The authenticity of this has been has been certified by none other than HV Seshadri, a former Number 2 in the RSS leadership hierarchy. In his book "The Tragic Story of Partition", Seshadri, quoting Menon, states that Patel had no objection to Kashmir going to Pakistan. (page 215)

If all this does not convince Modi and his followers, they would do well to turn to pages 186-7 of "The Biography of Bharat Kesri Dr Syama Prasad Mookerjee - With Modern Implications" by SC Das. Founder of the Bharatiya Jana Sangh, Mookerjee is, after all, a BJP icon. Das tells us that Patel was keen on giving Kashmir Valley to Pakistan in exchange for East Pakistan. More significantly, he writes: "There was consensus between Dr Mookerjee and India's Iron Man Sardar Patel on this grave issue."

Why did India's Loh Purush favour Kashmir's accession to Pakistan? Most historians attribute it to Patel's pragmatism. Unlike Nehru, he was not emotionally attached to Kashmir. He probably thought that a Muslim-majority state bordering Pakistan could become a source of trouble for India. At the same time, historians also record that after Pakistan tried to forcibly seize Jammu & Kashmir by sending armed invaders, Patel became an indefatigable crusader against Pakistan.

As is well known, India's first war with Pakistan in 1947-48 ended in a stalemate, a UN-enforced ceasefire, and effective partition of J&K. It was a war in which Britain connived with Pakistan's adventure in Kashmir. In this, the erstwhile colonial masters were helped by a fact we would find hard to believe today - even after India and Pakistan had become independent, their opposing armies were still led by British nationals! The moot question here is: Did Patel take a stand that the Indian army must continue the fight until all of J&K came under Indian control?

Let us put the question in another way. "Most Indian political parties, BJP being the most vociferous among them, assert that Pakistan-Occupied Kashmir is an atoot ang(inseparable part) of Bharat. This is as much an agony as it is an assertion, since no party and no leader can present a credible strategy to get PoK back. Did Patel have one? Again, the answer would disappoint Modi and his supporters.

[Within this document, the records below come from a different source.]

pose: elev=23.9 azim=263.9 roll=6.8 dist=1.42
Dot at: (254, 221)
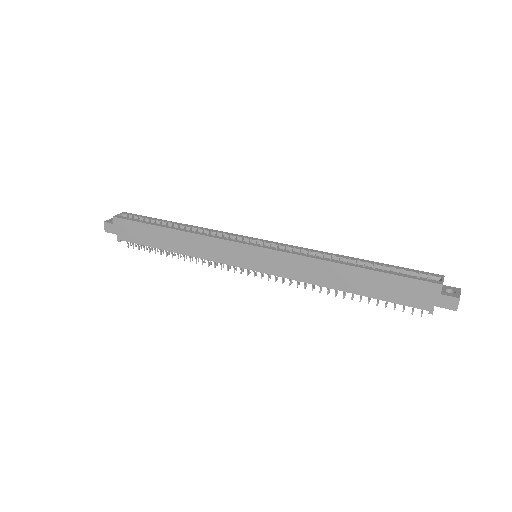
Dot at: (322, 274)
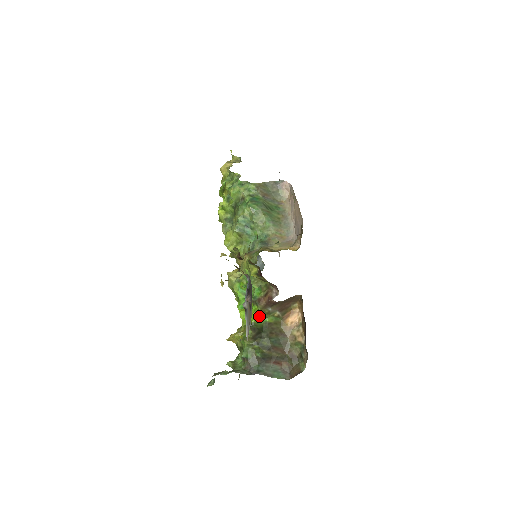
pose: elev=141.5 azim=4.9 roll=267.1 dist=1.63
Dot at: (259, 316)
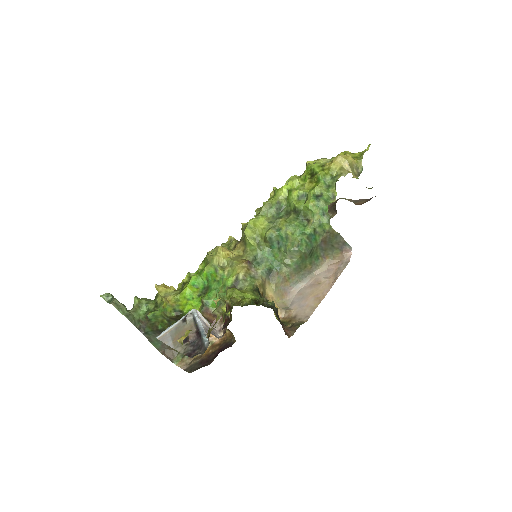
Dot at: occluded
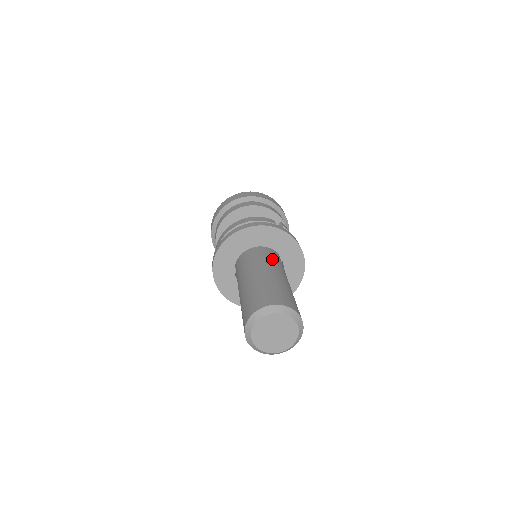
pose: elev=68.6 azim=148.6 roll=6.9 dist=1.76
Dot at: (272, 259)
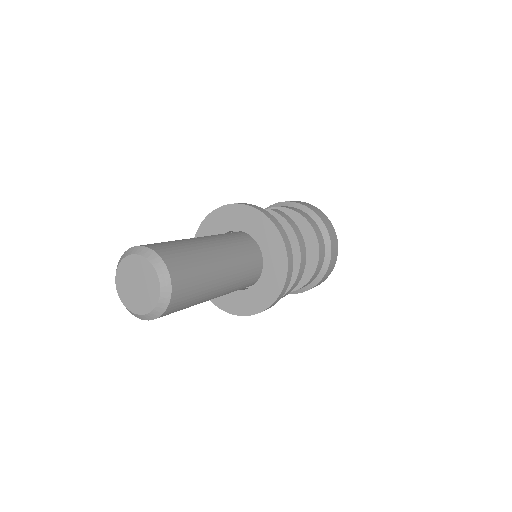
Dot at: (220, 234)
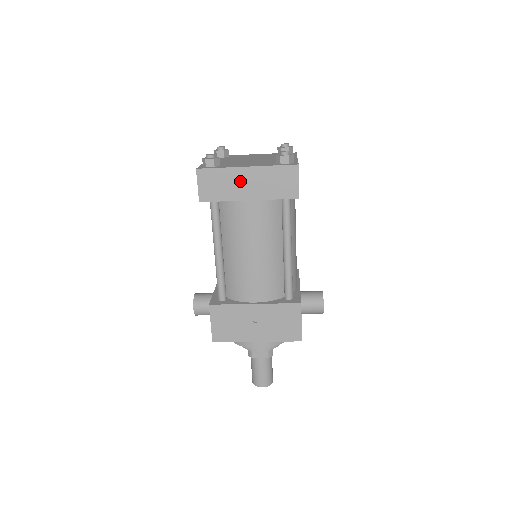
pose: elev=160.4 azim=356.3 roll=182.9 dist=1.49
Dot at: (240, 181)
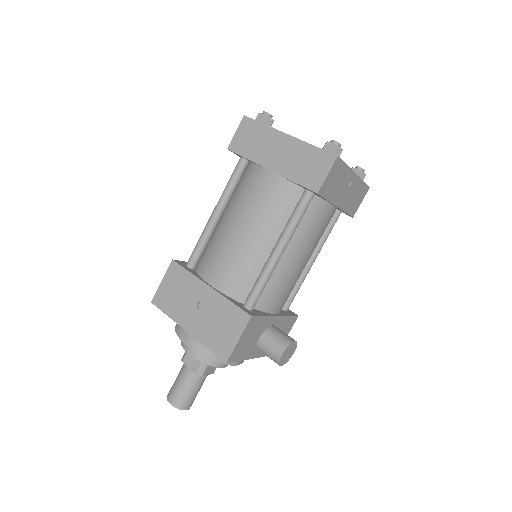
Dot at: (274, 146)
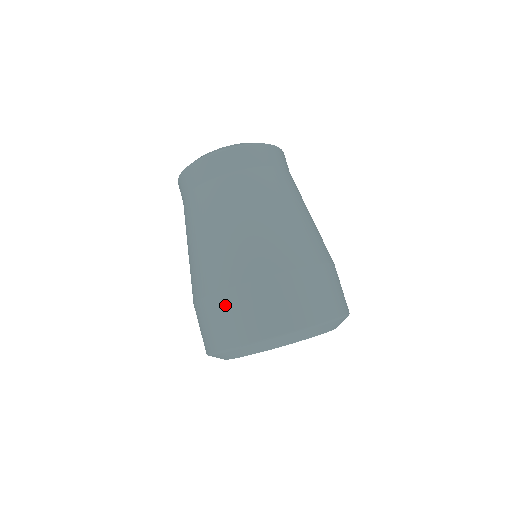
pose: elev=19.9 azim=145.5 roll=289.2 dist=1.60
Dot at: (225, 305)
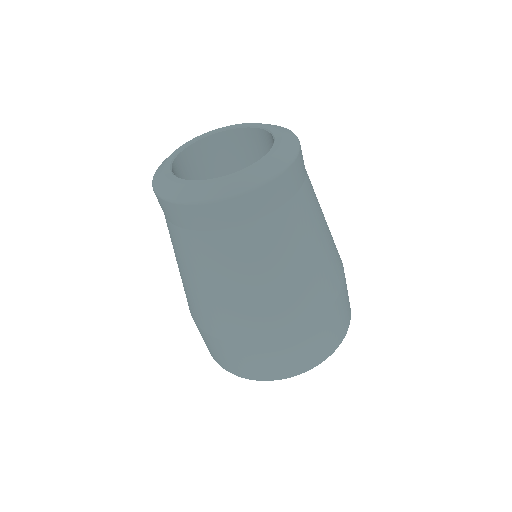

On this, we should listen to the views of two eminent and erudite Indian ambassadors. In his 2002 book "War and Diplomacy in Kashmir: 1947-48", Chandrashekhar Dasgupta tells us (pages 79-80) that - (a) "Sardar Patel at one stage declared that he would reject any proposal concerning a plebiscite in Kashmir unless Pakistan accepted the principle of plebiscite in Hyderabad also." In other words, Patel was not in principle opposed to a plebiscite in Kashmir. (b) At one stage, Patel offered a complete withdrawal (of Indian troops) from the Poonch area (to facilitate the holding of a plebiscite). In other words, Patel was ready to halt the Indian army's operations mid-way through the war in favour of a diplomatic-democratic solution.

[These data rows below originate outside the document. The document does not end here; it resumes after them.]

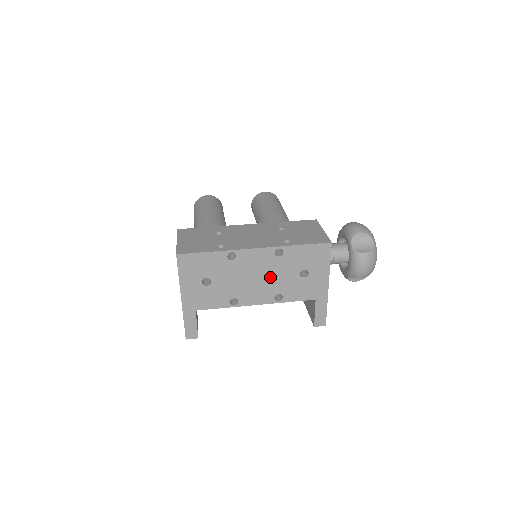
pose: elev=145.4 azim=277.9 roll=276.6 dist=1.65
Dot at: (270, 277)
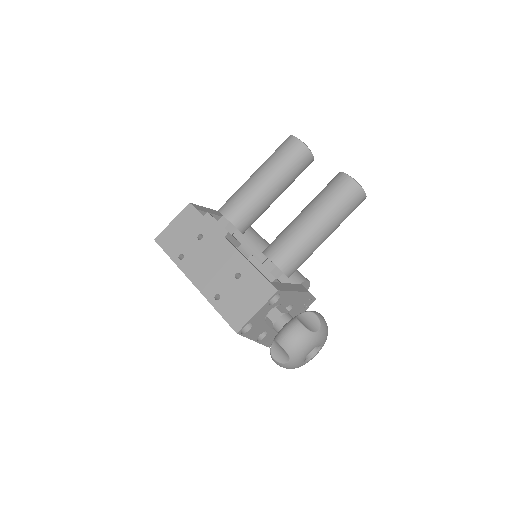
Dot at: occluded
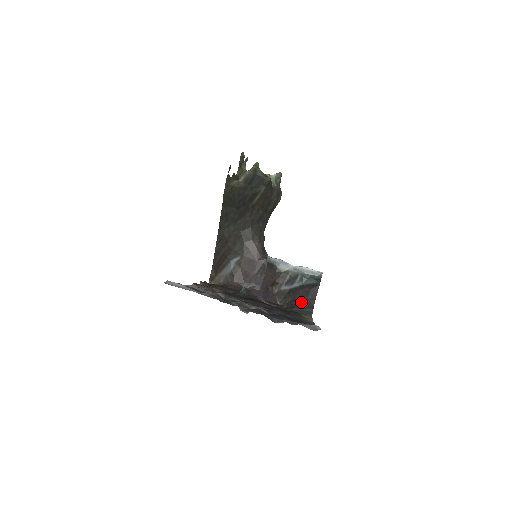
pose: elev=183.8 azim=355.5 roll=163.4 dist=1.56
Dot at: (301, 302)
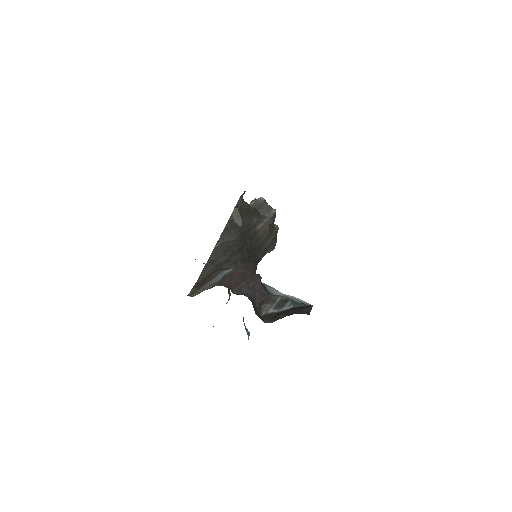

All of us know no such solution emerged. But very few know that Patel, the realist, did not press for a military solution. Dasgupta's narration on this is supported by TCS Raghavan, who retired as India's ambassador in Islamabad in 2015. In his widely praised recent book "The People Next Door - The Curious History of India's Relations with Pakistan", Raghavan writes (page 9): "By the end of 1948, the war had run its course. While the tribal levies and the Pakistan military personnel were evicted from many areas in Poonch, Ladakh and Kargil, a narrow stretch bordering Pakistan and including Muzaffarabad and Mirpur and in the large area of Gilgit and Skardu further to the north remained in Pakistani control. Evicting Pakistan forces from these would require a larger offensive, a move which Prime Minister Nehru and his government, including Deputy Prime Minister Vallabhbhai Patel, had little enthusiasm for."

These, in essence, are the irrefutable facts about Patel, partition and Kashmir.

But why should we bother to educate the Prime Minister on all this? Because this is not a mere academic debate on some events that took place long ago, and on personalities who are long gone. This debate is about the grave and current problem of Kashmir, which is daily crying out for a fair and lasting solution. The LoC is on fire. Soldiers and civilians are dying on both sides, in terrorist as well as state violence. Kashmir has been subjected to unspeakable indignity and inhumanity. The Modi Government's confused approach, be it internally in J&K or externally with Pakistan, is proving to be fruitless.

Therefore, if both India and Pakistan have anything to learn from Patel, it is the virtue of pragmatism, the readiness to be flexible and the willingness to compromise in the interest of a permanent solution to the Kashmir issue. Here was a leader willing to hand over the whole of Kashmir to Pakistan, if it meant future peace between the two neighbours.

How anachronistic and thoroughly impractical then is the boastfulness of today's 'patriots' who say, "Kashmir ki ek inch zameen nahin denge" (We'll not give them an inch of our land in Kashmir). They should heed the cautionary words of their own idol. Patel, as quoted in RSS leader Seshadri's book (page 226), warns: "It will be a folly to ignore realities; facts take their revenge if they are not faced squarely and well."
(The writer was an aide to India's former Prime Minister Atal Bihari Vajpayee.)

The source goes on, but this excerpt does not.